Copy out every line of the items below, keeping each character unchanged.
(Information provided)
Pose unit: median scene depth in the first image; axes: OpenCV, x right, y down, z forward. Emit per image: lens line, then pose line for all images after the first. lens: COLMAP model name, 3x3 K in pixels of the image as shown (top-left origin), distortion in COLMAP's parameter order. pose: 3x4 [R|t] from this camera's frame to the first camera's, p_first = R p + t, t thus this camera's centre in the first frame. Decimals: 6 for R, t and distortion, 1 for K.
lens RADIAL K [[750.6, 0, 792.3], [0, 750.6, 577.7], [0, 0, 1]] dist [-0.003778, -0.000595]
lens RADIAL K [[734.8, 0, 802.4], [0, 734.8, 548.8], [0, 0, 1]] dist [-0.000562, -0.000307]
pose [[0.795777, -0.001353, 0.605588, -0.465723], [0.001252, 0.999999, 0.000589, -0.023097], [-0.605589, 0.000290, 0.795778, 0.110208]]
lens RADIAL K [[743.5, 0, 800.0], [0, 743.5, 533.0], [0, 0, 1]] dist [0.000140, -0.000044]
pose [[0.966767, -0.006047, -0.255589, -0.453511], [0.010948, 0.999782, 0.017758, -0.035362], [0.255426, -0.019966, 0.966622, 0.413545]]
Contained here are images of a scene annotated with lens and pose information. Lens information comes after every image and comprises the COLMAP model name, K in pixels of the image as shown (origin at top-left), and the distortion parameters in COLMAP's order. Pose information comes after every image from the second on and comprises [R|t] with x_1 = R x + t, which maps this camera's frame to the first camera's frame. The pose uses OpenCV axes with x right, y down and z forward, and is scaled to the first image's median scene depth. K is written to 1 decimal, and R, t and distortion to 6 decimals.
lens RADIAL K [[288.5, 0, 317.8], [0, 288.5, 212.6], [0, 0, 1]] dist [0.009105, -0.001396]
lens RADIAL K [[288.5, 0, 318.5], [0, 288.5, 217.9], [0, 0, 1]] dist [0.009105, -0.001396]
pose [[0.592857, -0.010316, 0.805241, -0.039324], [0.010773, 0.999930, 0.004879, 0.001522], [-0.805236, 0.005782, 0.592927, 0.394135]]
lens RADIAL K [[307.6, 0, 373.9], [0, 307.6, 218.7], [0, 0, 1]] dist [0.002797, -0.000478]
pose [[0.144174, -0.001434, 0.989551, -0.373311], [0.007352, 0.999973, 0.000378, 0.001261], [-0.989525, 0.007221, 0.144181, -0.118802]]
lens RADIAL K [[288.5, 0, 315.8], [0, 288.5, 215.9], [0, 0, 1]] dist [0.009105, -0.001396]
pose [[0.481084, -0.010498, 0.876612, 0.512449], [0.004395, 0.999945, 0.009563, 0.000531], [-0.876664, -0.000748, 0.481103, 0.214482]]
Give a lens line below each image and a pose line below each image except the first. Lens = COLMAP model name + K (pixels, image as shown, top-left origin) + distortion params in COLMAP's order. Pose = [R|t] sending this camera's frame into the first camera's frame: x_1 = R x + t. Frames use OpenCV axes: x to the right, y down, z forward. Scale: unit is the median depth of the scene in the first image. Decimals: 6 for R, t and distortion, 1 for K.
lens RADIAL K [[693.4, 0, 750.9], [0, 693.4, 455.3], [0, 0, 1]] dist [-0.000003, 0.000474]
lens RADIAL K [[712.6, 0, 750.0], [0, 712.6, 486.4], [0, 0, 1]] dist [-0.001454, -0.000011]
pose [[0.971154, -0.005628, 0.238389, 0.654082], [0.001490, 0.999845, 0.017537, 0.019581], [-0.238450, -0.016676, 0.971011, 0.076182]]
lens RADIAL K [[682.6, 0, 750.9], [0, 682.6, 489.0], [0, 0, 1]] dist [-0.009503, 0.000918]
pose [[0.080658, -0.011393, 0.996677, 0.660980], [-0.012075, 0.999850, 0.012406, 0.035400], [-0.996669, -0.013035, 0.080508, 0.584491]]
(End Information provided)
Answer to this exercise:
Pose unit: median scene depth in the first image; axes: OpenCV, x right, y down, z forward. Emit per image: lens line, then pose line for all images after the first. lens: COLMAP model name, 3x3 K in pixels of the image as shown (top-left origin), distortion in COLMAP's parameter order. pose: 3x4 [R|t] from this camera's frame to the first camera's, p_first = R p + t, t thus this camera's centre in the first frame. Decimals: 6 for R, t and distortion, 1 for K.
lens RADIAL K [[750.6, 0, 792.3], [0, 750.6, 577.7], [0, 0, 1]] dist [-0.003778, -0.000595]
lens RADIAL K [[734.8, 0, 802.4], [0, 734.8, 548.8], [0, 0, 1]] dist [-0.000562, -0.000307]
pose [[0.795777, -0.001353, 0.605588, -0.465723], [0.001252, 0.999999, 0.000589, -0.023097], [-0.605589, 0.000290, 0.795778, 0.110208]]
lens RADIAL K [[743.5, 0, 800.0], [0, 743.5, 533.0], [0, 0, 1]] dist [0.000140, -0.000044]
pose [[0.966767, -0.006047, -0.255589, -0.453511], [0.010948, 0.999782, 0.017758, -0.035362], [0.255426, -0.019966, 0.966622, 0.413545]]
Contained here are images of a scene annotated with lens and pose information. Lens information comes after every image and comprises the COLMAP model name, K in pixels of the image as shown (origin at top-left), and the distortion parameters in COLMAP's order. Pose information comes after every image from the second on and comprises [R|t] with x_1 = R x + t, which maps this camera's frame to the first camera's frame. The pose uses OpenCV axes with x right, y down and z forward, and is scaled to the first image's median scene depth. K is written to 1 decimal, and R, t and distortion to 6 decimals.
lens RADIAL K [[288.5, 0, 317.8], [0, 288.5, 212.6], [0, 0, 1]] dist [0.009105, -0.001396]
lens RADIAL K [[288.5, 0, 318.5], [0, 288.5, 217.9], [0, 0, 1]] dist [0.009105, -0.001396]
pose [[0.592857, -0.010316, 0.805241, -0.039324], [0.010773, 0.999930, 0.004879, 0.001522], [-0.805236, 0.005782, 0.592927, 0.394135]]
lens RADIAL K [[307.6, 0, 373.9], [0, 307.6, 218.7], [0, 0, 1]] dist [0.002797, -0.000478]
pose [[0.144174, -0.001434, 0.989551, -0.373311], [0.007352, 0.999973, 0.000378, 0.001261], [-0.989525, 0.007221, 0.144181, -0.118802]]
lens RADIAL K [[288.5, 0, 315.8], [0, 288.5, 215.9], [0, 0, 1]] dist [0.009105, -0.001396]
pose [[0.481084, -0.010498, 0.876612, 0.512449], [0.004395, 0.999945, 0.009563, 0.000531], [-0.876664, -0.000748, 0.481103, 0.214482]]
Give a lens line below each image and a pose line below each image except the first. Lens = COLMAP model name + K (pixels, image as shown, top-left origin) + distortion params in COLMAP's order. Pose = [R|t] sending this camera's frame into the first camera's frame: x_1 = R x + t. Frames use OpenCV axes: x to the right, y down, z forward. Scale: unit is the median depth of the scene in the first image. Decimals: 6 for R, t and distortion, 1 for K.
lens RADIAL K [[693.4, 0, 750.9], [0, 693.4, 455.3], [0, 0, 1]] dist [-0.000003, 0.000474]
lens RADIAL K [[712.6, 0, 750.0], [0, 712.6, 486.4], [0, 0, 1]] dist [-0.001454, -0.000011]
pose [[0.971154, -0.005628, 0.238389, 0.654082], [0.001490, 0.999845, 0.017537, 0.019581], [-0.238450, -0.016676, 0.971011, 0.076182]]
lens RADIAL K [[682.6, 0, 750.9], [0, 682.6, 489.0], [0, 0, 1]] dist [-0.009503, 0.000918]
pose [[0.080658, -0.011393, 0.996677, 0.660980], [-0.012075, 0.999850, 0.012406, 0.035400], [-0.996669, -0.013035, 0.080508, 0.584491]]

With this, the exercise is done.